BEGIN Source passage

Spoilers if you care (no I'm not going to actually mark them) but there's a part where using AI would have been a really good directing decision, especially with the faults but because the "director" is just a tech bro who's incapable of understanding art they completely missed an extremely good use case.
Actual animation studios don't and won't use this crap until it's dramatically better. The closest thing they currently use is cacani (actually an interesting tool scroll through that) and it uses absolutely no "Ai" whatsoever
For all of the quality complaints about this anime, we have to remember that the technology is improving at a breakneck pace. What we are seeing there is the state of the technology from over a year ago. They used Stable Diffusion, which barely anyone even uses these days, because it's been left in the dust. It was also an image generation model, which is what caused most of the issues that the anime had--the model was never designed for use on video in the first place. But now we DO have video models, which can make things that look far better than this. Just the other day, what looks to be a new state of the art anime video model was released. A new anime starting production today would look a whole lot different than this. And if we look forward 5 years from now, things are again going to be on an entirely different level.
So what does this mean for anime? I think the technology will slowly start to get adopted more and more as it proves itself. The early days of the anime industry was basically born out of cost cutting measures to make it cheap to produce animated content. Decades ago, we saw studios start producing 3d CG anime because it was cheaper. Most 3d CG anime still looks like crap, but you can also see the technology being integrated into traditionally animated shows and looking really nice. You can also find things these days which I would say barely even qualify as animation. Something like "The Way of the Househusband" is literally just a sequence of still images strung together. Yet we have more anime being produced now than ever before, and are also seeing some of the most beautiful anime ever.
I think we will continue to see some studios take whatever measures they can to produce something at a low cost. AI will continue to get integrated into more and more productions. It will eventually let them start making things that look cool, rather than things that look bad. And then we are still always going to have some studios that go all in and produce a really quality product, because the people involved are passionate about it.
By "embracing", they mean two one-off project with very negative reception?
"When you are in a decision that puts you in danger you accept the tool that you initially rejected."
It seems that Japan has applied this
I didn’t click the link but I’m envisioning the old school studios (if they’re still around) just using the AI to drive physical drawings.
Why [...] AI [...]?
- Money
Meh. There really isn‘t a lot there. The short film mentioned has largely been regarded as a complete flop with no critical acclaim whatsoever. It‘s regarded so bad it’s essentially a meme. A real slop fest.
As for copyright: Using models trained on copyrighted material is more of a gray area than being explicitly allowed. They literally mention the act went active in 2019. That is before the rise of AI. So if anything they‘re just really behind the curve and not so much embracing technology.
This reminds me of the saying that Japan has been in the year 2000 for the past 40 years. Some older folks somehow still think it‘s some futuristic paradise for sci-fi nerds when that hasn‘t been the case for over 20 years.

END Source passage
BEGIN Supplied data

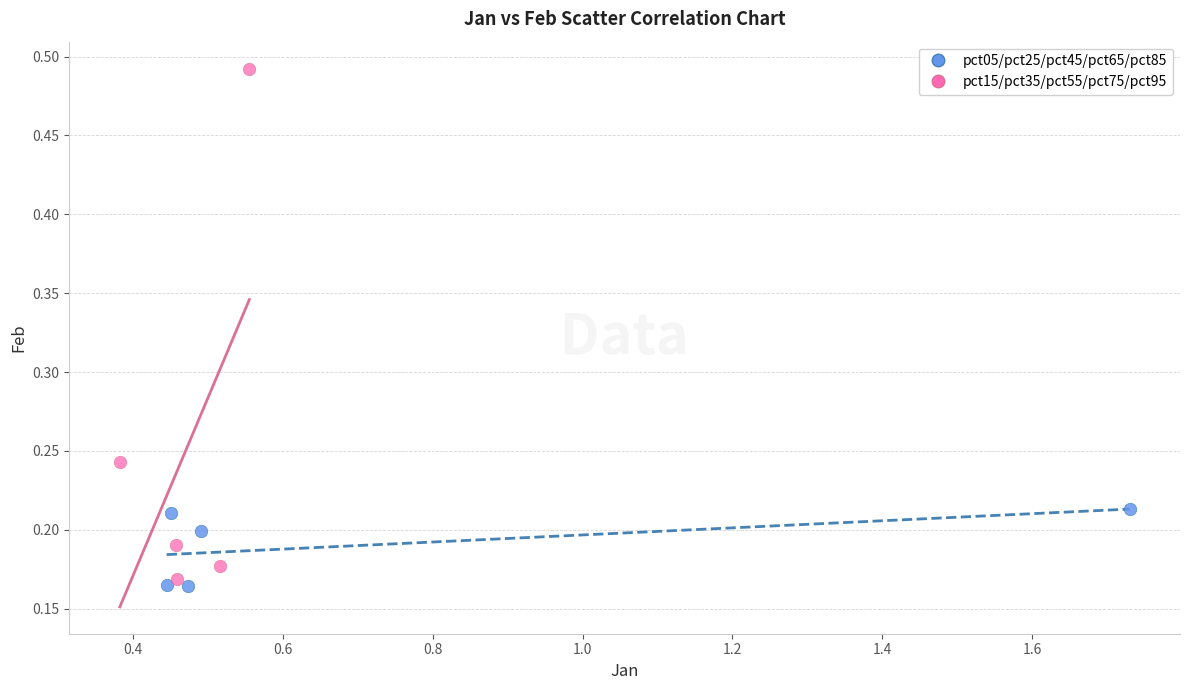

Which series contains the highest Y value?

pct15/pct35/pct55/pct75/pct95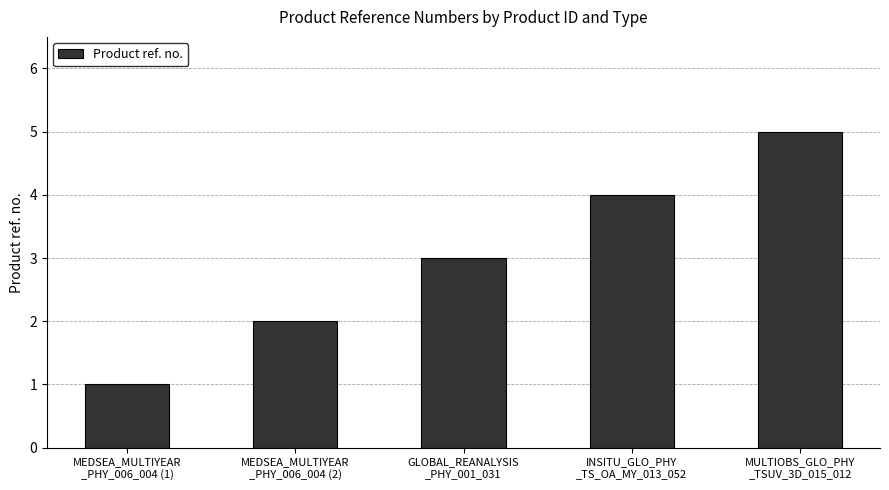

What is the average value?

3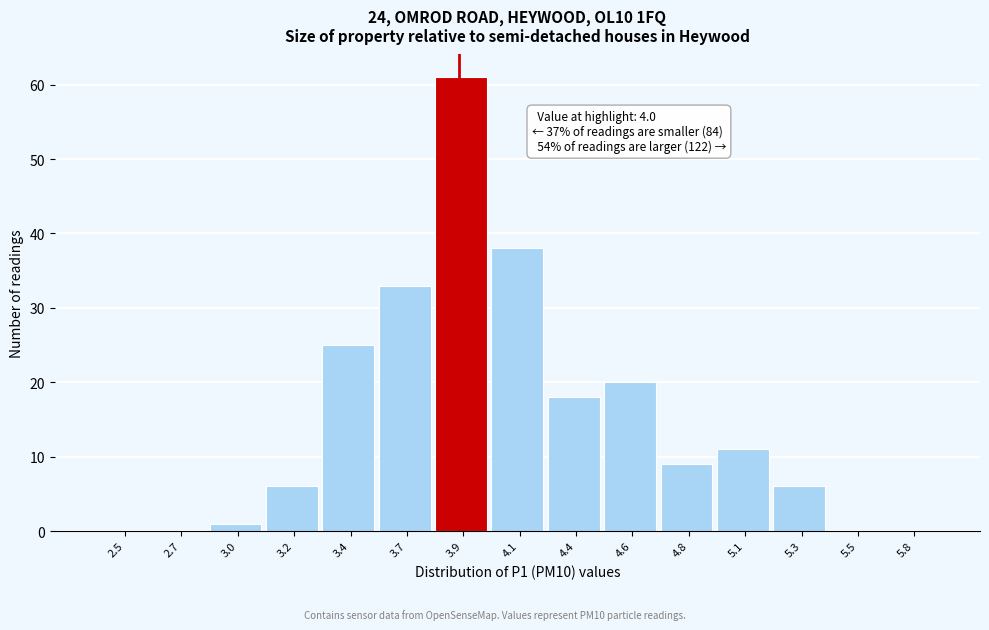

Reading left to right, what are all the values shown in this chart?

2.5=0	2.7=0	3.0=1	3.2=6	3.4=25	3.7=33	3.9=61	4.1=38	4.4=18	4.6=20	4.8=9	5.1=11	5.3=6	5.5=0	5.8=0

END Supplied data

[Exercise tasks]:
1. Duplicate the part of the anime discussion between "As for copyright: Using" and "over 20 years.", inclusive.
2. Which model does the anime discussion say was used to make the anime?

[Answers below]:
1.
As for copyright: Using models trained on copyrighted material is more of a gray area than being explicitly allowed. They literally mention the act went active in 2019. That is before the rise of AI. So if anything they‘re just really behind the curve and not so much embracing technology.
This reminds me of the saying that Japan has been in the year 2000 for the past 40 years. Some older folks somehow still think it‘s some futuristic paradise for sci-fi nerds when that hasn‘t been the case for over 20 years.

2. Stable Diffusion